An AI tool achieved a high correlation with histopathologists for assessing mucosal inflammation, reinforcing the potential of AI for clinical use in IBD.
Mucosal healing is an emerging treatment goal in the management of ulcerative colitis. One of the most widely used scores to evaluate this endpoint is the Nancy score, which allows assessment of acute and chronic inflammatory disease activity in the mucosa. However, scoring histological images is not only time-consuming but also requires pathologist training, which might not be available, especially in nonacademic institutions or smaller hospitals. Moreover, there is the unsolved problem of inter- and intra-observer variability. Therefore, Professor Laurent Peyrin-Biroulet of Nancy University Hospital in France and his team assessed whether an artificial intelligence (AI) tool using image processing and machine learning algorithms that assigns a Nancy index value to histopathology slides might be helpful in assessing histological disease activity. Eight global sites submitted 600 UC histological images, which were added to the 200 images used in a smaller preliminary study. Almost all (90%) probes were used for training the algorithm and 10% for testing.

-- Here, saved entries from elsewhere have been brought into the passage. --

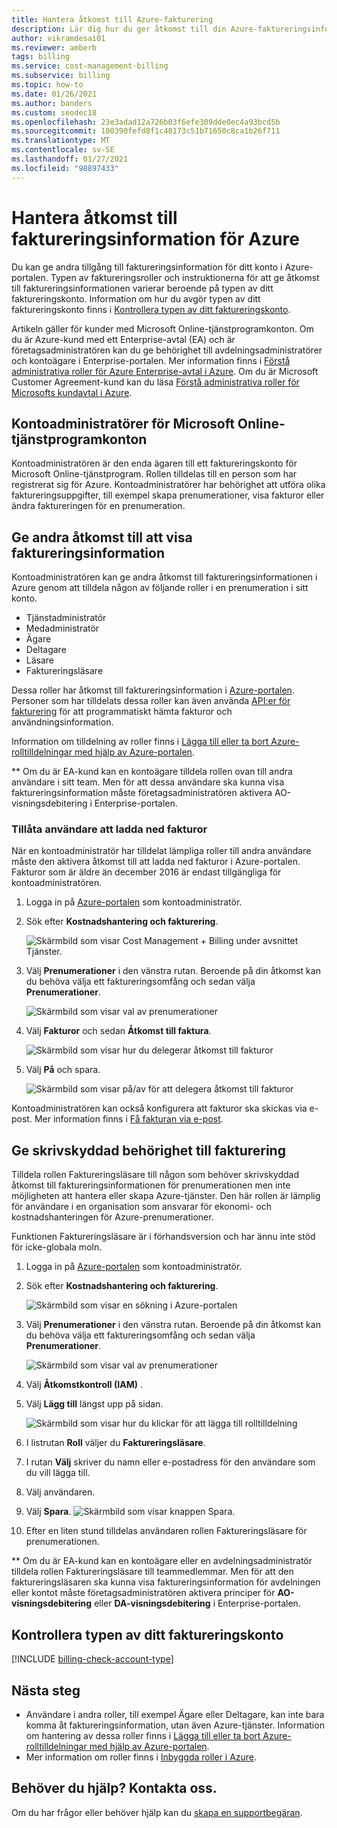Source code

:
 ```yaml
---
title: Hantera åtkomst till Azure-fakturering
description: Lär dig hur du ger åtkomst till din Azure-faktureringsinformation för medlemmar i ditt team.
author: vikramdesai01
ms.reviewer: amberb
tags: billing
ms.service: cost-management-billing
ms.subservice: billing
ms.topic: how-to
ms.date: 01/26/2021
ms.author: banders
ms.custom: seodec18
ms.openlocfilehash: 23e3adad12a726b03f6efe309dde0ec4a93bcd5b
ms.sourcegitcommit: 100390fefd8f1c48173c51b71650c8ca1b26f711
ms.translationtype: MT
ms.contentlocale: sv-SE
ms.lasthandoff: 01/27/2021
ms.locfileid: "98897433"
---
```

# <a name="manage-access-to-billing-information-for-azure"></a>Hantera åtkomst till faktureringsinformation för Azure

Du kan ge andra tillgång till faktureringsinformation för ditt konto i Azure-portalen. Typen av faktureringsroller och instruktionerna för att ge åtkomst till faktureringsinformationen varierar beroende på typen av ditt faktureringskonto. Information om hur du avgör typen av ditt faktureringskonto finns i [Kontrollera typen av ditt faktureringskonto](#check-the-type-of-your-billing-account).

Artikeln gäller för kunder med Microsoft Online-tjänstprogramkonton. Om du är Azure-kund med ett Enterprise-avtal (EA) och är företagsadministratören kan du ge behörighet till avdelningsadministratörer och kontoägare i Enterprise-portalen. Mer information finns i [Förstå administrativa roller för Azure Enterprise-avtal i Azure](understand-ea-roles.md). Om du är Microsoft Customer Agreement-kund kan du läsa [Förstå administrativa roller för Microsofts kundavtal i Azure](understand-mca-roles.md).

## <a name="account-administrators-for-microsoft-online-service-program-accounts"></a>Kontoadministratörer för Microsoft Online-tjänstprogramkonton

Kontoadministratören är den enda ägaren till ett faktureringskonto för Microsoft Online-tjänstprogram. Rollen tilldelas till en person som har registrerat sig för Azure. Kontoadministratörer har behörighet att utföra olika faktureringsuppgifter, till exempel skapa prenumerationer, visa fakturor eller ändra faktureringen för en prenumeration.

## <a name="give-others-access-to-view-billing-information"></a>Ge andra åtkomst till att visa faktureringsinformation

Kontoadministratören kan ge andra åtkomst till faktureringsinformationen i Azure genom att tilldela någon av följande roller i en prenumeration i sitt konto.

- Tjänstadministratör
- Medadministratör
- Ägare
- Deltagare
- Läsare
- Faktureringsläsare

Dessa roller har åtkomst till faktureringsinformation i [Azure-portalen](https://portal.azure.com/). Personer som har tilldelats dessa roller kan även använda [API:er för fakturering](consumption-api-overview.md#usage-details-api) för att programmatiskt hämta fakturor och användningsinformation.

Information om tilldelning av roller finns i [Lägga till eller ta bort Azure-rolltilldelningar med hjälp av Azure-portalen](../../role-based-access-control/role-assignments-portal.md).

** Om du är EA-kund kan en kontoägare tilldela rollen ovan till andra användare i sitt team. Men för att dessa användare ska kunna visa faktureringsinformation måste företagsadministratören aktivera AO-visningsdebitering i Enterprise-portalen.


### <a name="allow-users-to-download-invoices"></a><a name="opt-in"></a> Tillåta användare att ladda ned fakturor

När en kontoadministratör har tilldelat lämpliga roller till andra användare måste den aktivera åtkomst till att ladda ned fakturor i Azure-portalen. Fakturor som är äldre än december 2016 är endast tillgängliga för kontoadministratören.

1. Logga in på [Azure-portalen](https://portal.azure.com/) som kontoadministratör.

1. Sök efter **Kostnadshantering och fakturering**.

    ![Skärmbild som visar Cost Management + Billing under avsnittet Tjänster.](./media/manage-billing-access/billing-search-cost-management-billing.png)

1. Välj **Prenumerationer** i den vänstra rutan. Beroende på din åtkomst kan du behöva välja ett faktureringsomfång och sedan välja **Prenumerationer**.

    ![Skärmbild som visar val av prenumerationer](./media/manage-billing-access/billing-select-subscriptions.png)

1. Välj **Fakturor** och sedan **Åtkomst till faktura**.

    ![Skärmbild som visar hur du delegerar åtkomst till fakturor](./media/manage-billing-access/aa-optin01.png)

1. Välj **På** och spara.

    ![Skärmbild som visar på/av för att delegera åtkomst till fakturor](./media/manage-billing-access/aa-optinallow01.png)

Kontoadministratören kan också konfigurera att fakturor ska skickas via e-post. Mer information finns i [Få fakturan via e-post](download-azure-invoice-daily-usage-date.md).

## <a name="give-read-only-access-to-billing"></a>Ge skrivskyddad behörighet till fakturering

Tilldela rollen Faktureringsläsare till någon som behöver skrivskyddad åtkomst till faktureringsinformationen för prenumerationen men inte möjligheten att hantera eller skapa Azure-tjänster. Den här rollen är lämplig för användare i en organisation som ansvarar för ekonomi- och kostnadshanteringen för Azure-prenumerationer.

Funktionen Faktureringsläsare är i förhandsversion och har ännu inte stöd för icke-globala moln.

1. Logga in på [Azure-portalen](https://portal.azure.com/) som kontoadministratör.

1. Sök efter **Kostnadshantering och fakturering**.

    ![Skärmbild som visar en sökning i Azure-portalen](./media/manage-billing-access/billing-search-cost-management-billing.png)

1. Välj **Prenumerationer** i den vänstra rutan. Beroende på din åtkomst kan du behöva välja ett faktureringsomfång och sedan välja **Prenumerationer**.

    ![Skärmbild som visar val av prenumerationer](./media/manage-billing-access/billing-select-subscriptions.png)

1. Välj **Åtkomstkontroll (IAM)** .
1. Välj **Lägg till** längst upp på sidan.

    ![Skärmbild som visar hur du klickar för att lägga till rolltilldelning](./media/manage-billing-access/billing-click-add-role-assignment.png)

1. I listrutan **Roll** väljer du **Faktureringsläsare**.
1. I rutan **Välj** skriver du namn eller e-postadress för den användare som du vill lägga till.
1. Välj användaren.
1. Välj **Spara**.
    ![Skärmbild som visar knappen Spara.](./media/manage-billing-access/billing-save-role-assignment.png)

1. Efter en liten stund tilldelas användaren rollen Faktureringsläsare för prenumerationen.

** Om du är EA-kund kan en kontoägare eller en avdelningsadministratör tilldela rollen Faktureringsläsare till teammedlemmar. Men för att den faktureringsläsaren ska kunna visa faktureringsinformation för avdelningen eller kontot måste företagsadministratören aktivera principer för **AO-visningsdebitering** eller **DA-visningsdebitering** i Enterprise-portalen.

## <a name="check-the-type-of-your-billing-account"></a>Kontrollera typen av ditt faktureringskonto
[!INCLUDE [billing-check-account-type](../../../includes/billing-check-account-type.md)]

## <a name="next-steps"></a>Nästa steg

- Användare i andra roller, till exempel Ägare eller Deltagare, kan inte bara komma åt faktureringsinformation, utan även Azure-tjänster. Information om hantering av dessa roller finns i [Lägga till eller ta bort Azure-rolltilldelningar med hjälp av Azure-portalen](../../role-based-access-control/role-assignments-portal.md).
- Mer information om roller finns i [Inbyggda roller i Azure](../../role-based-access-control/built-in-roles.md).

## <a name="need-help-contact-us"></a>Behöver du hjälp? Kontakta oss.

Om du har frågor eller behöver hjälp kan du [skapa en supportbegäran](https://go.microsoft.com/fwlink/?linkid=2083458).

Cell and tissue regions of each training image were manually assessed by three histopathologists and assigned a Nancy index. These results were used to further train the AI, allowing the AI tool to fully characterize histological images, identify tissue types, cell types, cell numbers and locations, and measure the Nancy Index for each image.
The average intra-class correlation was 92.1% among the histopathologists and 91.1% between the histopathologists and the AI tool in all stages of disease progression. An even higher consensus was achieved at the extremes of the Nancy Index.
This study shows that the robustness of the AI tool was substantially improved by adding a larger number of tissue samples by maintaining accuracy.